Saturday, July 13, 2019

Hanging Laundry

I've been thinking a lot about audiences, lately, especially as pertains to politics. It seems like we are moving away from a time when a politician can safely get way with crafting a message just for a particular audience because the internet never forgets. It used to be a candidate could safely chat away in a closed-door fundraiser or hold forth in front of a special interest group and not really be that concerned whether a cellphone video would come back to bite them--within hours.

After all, that's what happened to Mitt Romney with the 47% comment, and that's how we came to know of Barack Obama's infamous "cling to their guns or religion" comment, too.  The message only would have sounded acceptable to a given audience who spoke and understood the particular encoded message.  The speaker isn't necessarily even being fake or trying to hide what they are saying--they just would say something a bit differently in front of a different audience. Maybe more diplomatically. It happens in other professions, too. Doctors and nurses might speak to one another in more of a jargon that would be misconstrued by a patient or concerned family member, a salesperson will say something to their manager that they wouldn't say to a customer, and so on.

Politics is a different animal, though. More of what a politician says is subject to dissection for meaning and intent, and it should probably now be obvious that everyone is, for better or worse, in the room when speaking more or less publicly. The result of forgetting who "everyone" is now means opening oneself up to something a bit like what happened to Joe Biden at the last debate--maybe there is an audience (or was an audience) that could hear about working with actual segregationists without some offense, but there are also people in the room for whom that sounds very differently. The skill of speaking to the equities and investment of all the people in the room is a learned skill and probably no one can always do it without error, but thinking about all those people: the voters, the taxpayers, the constituents, the people affected by policies and either included or excluded by language, is necessary and matters a lot.

Social media is a room with everyone in it. It's not really a great place for nuanced messages. People read titles and don't click on links. People share things without considering the source. And people can read a message without actually considering "Is this for me--and if not, who is it for?"  Social media is good for crusades. It is good for reaching a lot of people. It is not especially surgical. It's a sledgehammer, not a Swiss army knife.

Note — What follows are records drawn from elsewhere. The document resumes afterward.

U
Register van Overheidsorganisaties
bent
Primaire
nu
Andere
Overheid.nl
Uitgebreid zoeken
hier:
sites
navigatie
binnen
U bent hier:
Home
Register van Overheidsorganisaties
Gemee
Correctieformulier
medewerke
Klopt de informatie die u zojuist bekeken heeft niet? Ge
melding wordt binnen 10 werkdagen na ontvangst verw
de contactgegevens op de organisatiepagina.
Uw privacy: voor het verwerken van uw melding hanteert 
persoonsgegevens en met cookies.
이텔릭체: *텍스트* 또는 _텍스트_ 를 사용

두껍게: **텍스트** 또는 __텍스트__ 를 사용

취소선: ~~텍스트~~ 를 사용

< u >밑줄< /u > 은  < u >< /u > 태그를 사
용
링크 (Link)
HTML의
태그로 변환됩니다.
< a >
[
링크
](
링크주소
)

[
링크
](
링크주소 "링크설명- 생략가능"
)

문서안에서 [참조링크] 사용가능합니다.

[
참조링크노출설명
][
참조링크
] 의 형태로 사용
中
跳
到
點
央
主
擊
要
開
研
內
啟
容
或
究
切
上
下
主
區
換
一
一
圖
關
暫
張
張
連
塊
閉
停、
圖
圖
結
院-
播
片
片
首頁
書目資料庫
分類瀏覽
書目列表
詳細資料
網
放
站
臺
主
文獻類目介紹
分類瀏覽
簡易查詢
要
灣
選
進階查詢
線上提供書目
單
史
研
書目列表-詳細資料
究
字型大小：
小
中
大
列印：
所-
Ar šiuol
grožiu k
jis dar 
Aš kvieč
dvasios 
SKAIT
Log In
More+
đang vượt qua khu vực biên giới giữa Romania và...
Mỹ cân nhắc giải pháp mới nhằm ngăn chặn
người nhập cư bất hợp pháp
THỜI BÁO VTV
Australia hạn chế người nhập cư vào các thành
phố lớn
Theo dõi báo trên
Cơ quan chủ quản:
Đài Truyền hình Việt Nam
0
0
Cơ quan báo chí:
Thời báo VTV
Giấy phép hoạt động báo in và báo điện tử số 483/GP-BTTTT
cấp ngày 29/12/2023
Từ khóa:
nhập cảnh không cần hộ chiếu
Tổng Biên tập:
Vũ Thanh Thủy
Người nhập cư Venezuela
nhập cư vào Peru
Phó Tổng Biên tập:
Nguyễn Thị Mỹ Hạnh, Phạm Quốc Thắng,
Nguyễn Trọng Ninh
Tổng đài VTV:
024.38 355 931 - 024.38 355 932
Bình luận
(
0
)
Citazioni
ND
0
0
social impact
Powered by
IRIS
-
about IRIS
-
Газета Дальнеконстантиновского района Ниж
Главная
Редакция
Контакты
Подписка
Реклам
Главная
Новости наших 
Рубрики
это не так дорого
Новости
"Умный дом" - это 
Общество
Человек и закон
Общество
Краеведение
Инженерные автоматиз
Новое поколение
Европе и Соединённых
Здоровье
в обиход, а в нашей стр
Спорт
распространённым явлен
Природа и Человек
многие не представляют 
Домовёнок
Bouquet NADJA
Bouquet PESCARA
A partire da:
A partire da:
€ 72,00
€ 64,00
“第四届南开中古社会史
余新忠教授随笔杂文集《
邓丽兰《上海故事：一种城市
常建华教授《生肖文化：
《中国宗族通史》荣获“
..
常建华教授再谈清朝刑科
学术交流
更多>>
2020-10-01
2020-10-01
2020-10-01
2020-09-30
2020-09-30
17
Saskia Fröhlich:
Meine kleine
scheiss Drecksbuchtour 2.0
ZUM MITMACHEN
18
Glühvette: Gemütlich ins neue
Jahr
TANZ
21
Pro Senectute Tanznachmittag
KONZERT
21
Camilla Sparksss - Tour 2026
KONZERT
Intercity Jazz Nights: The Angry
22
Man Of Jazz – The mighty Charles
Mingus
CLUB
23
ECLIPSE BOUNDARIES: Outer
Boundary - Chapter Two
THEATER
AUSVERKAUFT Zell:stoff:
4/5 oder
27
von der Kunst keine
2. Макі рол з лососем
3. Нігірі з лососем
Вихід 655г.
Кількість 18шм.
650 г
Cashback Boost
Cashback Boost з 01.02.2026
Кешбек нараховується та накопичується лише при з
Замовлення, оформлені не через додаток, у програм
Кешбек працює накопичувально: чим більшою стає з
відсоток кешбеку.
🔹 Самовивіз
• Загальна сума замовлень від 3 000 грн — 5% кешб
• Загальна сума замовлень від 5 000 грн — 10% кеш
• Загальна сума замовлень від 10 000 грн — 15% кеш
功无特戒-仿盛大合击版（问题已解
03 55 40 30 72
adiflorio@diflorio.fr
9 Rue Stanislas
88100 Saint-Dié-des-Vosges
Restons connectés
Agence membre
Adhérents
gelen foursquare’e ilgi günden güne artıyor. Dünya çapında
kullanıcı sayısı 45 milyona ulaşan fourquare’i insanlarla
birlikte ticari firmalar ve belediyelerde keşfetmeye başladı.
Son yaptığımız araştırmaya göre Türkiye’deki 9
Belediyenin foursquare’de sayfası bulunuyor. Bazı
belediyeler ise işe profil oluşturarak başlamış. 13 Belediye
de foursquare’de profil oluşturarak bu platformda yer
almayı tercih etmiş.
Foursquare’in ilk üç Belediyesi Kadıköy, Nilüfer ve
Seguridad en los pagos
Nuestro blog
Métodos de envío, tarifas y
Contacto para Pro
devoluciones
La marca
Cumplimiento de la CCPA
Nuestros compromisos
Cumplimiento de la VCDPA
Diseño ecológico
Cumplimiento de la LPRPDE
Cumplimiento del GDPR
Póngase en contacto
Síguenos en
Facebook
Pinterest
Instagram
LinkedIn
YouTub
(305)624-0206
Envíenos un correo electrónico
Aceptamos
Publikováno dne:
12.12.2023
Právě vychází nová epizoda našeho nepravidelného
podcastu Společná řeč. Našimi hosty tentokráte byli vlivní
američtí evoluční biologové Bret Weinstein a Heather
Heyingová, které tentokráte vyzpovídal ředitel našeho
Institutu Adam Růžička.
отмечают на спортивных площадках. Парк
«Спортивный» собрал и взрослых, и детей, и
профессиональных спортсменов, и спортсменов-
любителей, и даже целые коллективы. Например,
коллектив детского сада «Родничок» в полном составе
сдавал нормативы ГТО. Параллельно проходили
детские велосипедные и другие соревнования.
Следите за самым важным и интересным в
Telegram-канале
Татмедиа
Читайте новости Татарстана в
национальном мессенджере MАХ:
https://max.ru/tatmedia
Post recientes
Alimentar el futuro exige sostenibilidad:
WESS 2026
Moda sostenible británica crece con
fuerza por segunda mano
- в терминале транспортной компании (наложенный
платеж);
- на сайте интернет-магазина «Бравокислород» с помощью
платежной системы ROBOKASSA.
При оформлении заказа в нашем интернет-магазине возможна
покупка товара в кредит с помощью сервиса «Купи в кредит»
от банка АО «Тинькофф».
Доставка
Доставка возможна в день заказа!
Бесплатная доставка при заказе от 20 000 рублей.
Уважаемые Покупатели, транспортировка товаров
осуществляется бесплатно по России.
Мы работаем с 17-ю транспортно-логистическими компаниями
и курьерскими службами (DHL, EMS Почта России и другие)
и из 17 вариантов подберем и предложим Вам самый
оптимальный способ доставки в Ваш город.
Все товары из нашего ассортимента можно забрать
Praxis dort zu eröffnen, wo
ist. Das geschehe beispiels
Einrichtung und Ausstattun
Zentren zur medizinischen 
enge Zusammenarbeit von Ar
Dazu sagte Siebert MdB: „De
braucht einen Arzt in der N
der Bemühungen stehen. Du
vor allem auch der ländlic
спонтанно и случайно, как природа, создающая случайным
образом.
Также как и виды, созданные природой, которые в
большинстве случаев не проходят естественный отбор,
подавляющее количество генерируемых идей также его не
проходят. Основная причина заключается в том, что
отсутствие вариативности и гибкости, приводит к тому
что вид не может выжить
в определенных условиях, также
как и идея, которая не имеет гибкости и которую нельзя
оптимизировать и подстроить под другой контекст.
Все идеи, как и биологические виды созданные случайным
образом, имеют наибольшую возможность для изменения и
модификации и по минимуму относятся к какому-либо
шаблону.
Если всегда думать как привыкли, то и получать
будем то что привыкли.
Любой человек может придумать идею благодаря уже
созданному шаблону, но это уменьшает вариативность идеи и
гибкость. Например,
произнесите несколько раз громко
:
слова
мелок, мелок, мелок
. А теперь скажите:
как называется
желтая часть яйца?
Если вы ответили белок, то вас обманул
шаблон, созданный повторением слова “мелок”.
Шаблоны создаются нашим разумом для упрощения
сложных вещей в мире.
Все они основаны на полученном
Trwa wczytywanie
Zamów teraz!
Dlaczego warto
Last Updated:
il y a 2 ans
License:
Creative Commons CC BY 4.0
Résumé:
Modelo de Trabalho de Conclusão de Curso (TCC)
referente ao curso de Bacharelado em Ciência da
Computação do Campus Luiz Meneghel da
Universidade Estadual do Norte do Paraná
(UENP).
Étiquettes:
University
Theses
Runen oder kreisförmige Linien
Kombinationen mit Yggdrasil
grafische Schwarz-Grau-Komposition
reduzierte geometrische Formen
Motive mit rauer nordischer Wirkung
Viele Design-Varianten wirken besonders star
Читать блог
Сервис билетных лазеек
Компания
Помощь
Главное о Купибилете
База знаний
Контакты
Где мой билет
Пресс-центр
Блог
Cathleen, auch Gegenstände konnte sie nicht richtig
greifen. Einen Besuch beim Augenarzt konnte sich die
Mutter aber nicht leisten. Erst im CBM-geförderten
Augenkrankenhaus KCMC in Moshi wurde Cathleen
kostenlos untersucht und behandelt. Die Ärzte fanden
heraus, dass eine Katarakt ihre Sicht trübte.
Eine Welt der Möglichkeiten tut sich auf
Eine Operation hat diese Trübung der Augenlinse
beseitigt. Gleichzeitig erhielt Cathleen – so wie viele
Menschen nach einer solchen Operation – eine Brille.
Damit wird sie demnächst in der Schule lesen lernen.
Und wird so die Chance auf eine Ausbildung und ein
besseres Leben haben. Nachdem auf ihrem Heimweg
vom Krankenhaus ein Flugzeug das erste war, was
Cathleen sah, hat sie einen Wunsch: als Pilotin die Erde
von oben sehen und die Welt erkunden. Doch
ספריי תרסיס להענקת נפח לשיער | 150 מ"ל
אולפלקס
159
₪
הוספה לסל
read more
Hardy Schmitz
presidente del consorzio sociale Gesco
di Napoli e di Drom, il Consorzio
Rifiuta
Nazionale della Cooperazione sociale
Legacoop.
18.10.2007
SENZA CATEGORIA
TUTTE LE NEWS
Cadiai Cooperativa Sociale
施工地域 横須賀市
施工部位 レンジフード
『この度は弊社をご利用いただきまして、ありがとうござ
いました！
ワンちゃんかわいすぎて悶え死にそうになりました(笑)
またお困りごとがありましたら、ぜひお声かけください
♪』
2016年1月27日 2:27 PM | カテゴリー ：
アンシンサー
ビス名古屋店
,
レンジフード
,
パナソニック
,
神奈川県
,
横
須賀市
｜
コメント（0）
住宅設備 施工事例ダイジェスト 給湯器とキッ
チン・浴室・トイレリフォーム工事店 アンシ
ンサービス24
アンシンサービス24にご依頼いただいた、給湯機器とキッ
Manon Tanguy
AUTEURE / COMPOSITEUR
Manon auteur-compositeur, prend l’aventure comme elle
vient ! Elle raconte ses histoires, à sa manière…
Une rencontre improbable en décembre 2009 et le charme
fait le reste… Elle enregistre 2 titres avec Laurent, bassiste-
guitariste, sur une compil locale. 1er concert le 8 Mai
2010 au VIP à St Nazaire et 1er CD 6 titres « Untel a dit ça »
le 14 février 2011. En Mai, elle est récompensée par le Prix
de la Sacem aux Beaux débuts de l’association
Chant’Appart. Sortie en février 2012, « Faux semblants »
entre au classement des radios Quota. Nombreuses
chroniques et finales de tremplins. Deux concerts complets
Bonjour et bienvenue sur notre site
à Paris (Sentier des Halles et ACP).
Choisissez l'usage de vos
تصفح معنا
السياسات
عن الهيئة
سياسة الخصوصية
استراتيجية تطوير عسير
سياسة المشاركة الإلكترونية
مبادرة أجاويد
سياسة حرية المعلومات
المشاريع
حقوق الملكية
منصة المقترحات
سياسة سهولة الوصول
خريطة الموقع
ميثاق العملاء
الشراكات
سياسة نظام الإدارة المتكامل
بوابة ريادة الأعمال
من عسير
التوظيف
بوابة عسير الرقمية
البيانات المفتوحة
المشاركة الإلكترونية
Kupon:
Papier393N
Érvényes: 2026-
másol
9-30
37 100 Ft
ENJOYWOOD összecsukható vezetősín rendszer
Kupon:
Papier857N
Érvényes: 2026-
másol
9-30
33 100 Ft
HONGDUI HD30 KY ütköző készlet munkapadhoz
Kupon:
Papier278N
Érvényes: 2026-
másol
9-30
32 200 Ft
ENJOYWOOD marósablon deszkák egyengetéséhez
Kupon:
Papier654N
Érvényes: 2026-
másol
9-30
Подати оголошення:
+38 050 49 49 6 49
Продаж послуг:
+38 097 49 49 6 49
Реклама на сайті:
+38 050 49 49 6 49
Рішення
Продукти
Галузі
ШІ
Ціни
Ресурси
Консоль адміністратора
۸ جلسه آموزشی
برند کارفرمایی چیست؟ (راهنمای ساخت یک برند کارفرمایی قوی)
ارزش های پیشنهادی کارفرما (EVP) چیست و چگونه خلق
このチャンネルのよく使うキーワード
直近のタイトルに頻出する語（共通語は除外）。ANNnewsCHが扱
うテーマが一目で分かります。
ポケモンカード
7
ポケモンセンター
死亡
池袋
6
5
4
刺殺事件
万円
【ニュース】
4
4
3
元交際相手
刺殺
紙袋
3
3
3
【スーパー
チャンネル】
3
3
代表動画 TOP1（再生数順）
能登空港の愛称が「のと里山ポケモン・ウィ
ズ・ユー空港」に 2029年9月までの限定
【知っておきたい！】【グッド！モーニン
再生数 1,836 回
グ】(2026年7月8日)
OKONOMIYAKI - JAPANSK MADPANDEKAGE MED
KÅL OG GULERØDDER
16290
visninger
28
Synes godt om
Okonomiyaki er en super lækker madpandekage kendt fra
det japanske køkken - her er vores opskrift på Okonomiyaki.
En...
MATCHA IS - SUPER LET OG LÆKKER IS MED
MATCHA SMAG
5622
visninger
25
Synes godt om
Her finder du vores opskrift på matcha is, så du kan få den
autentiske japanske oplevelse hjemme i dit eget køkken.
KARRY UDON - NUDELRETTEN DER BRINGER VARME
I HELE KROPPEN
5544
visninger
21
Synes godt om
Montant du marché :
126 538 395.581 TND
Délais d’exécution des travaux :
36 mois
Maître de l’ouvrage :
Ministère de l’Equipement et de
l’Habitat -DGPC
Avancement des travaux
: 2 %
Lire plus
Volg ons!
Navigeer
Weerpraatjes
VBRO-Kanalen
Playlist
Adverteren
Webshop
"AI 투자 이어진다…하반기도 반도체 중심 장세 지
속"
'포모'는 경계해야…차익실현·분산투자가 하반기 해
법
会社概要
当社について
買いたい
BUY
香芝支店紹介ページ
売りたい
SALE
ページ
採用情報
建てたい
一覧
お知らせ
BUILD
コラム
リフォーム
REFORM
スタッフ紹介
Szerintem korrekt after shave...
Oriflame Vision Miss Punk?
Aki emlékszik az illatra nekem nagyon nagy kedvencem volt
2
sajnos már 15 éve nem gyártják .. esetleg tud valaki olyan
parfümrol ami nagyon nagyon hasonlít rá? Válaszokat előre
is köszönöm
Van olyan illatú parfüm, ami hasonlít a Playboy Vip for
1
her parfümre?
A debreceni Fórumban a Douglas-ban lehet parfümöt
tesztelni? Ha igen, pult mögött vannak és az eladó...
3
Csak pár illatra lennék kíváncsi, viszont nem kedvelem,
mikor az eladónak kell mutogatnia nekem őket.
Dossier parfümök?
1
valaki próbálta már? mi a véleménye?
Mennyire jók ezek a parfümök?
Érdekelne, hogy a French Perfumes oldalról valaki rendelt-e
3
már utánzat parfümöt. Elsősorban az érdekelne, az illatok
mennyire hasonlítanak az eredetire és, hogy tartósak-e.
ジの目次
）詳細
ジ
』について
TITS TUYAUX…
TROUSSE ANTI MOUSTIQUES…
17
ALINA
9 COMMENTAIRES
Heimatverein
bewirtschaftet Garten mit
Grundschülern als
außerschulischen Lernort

Without being very explicit, it looks to me like House Democrats of different factions are using social media (Twitter) in a way that I am not sure I agree with. I'm not screen-capping any damn thing, because I have no interest in getting bogged down in the minutiae and there are literally thousands of people who are not me who will line up to do just that. Having made politics their business, I don't know if they have momentarily lost sight of what audience they are intending to reach, but I have noticed we are all able to see them. So I openly wonder--are they being messy by design? Or should they just get their laundry off the timeline and take this nonsense to the DM's?

Or better yet, find themselves a quiet room? I don't know. I just hate to see it. I'll just add that message discipline should be the responsibility of not just members of congress but their staff and it isn't really too much to ask people not to do call-outs of co-workers for the sake of professionalism--no matter what that person's role might be.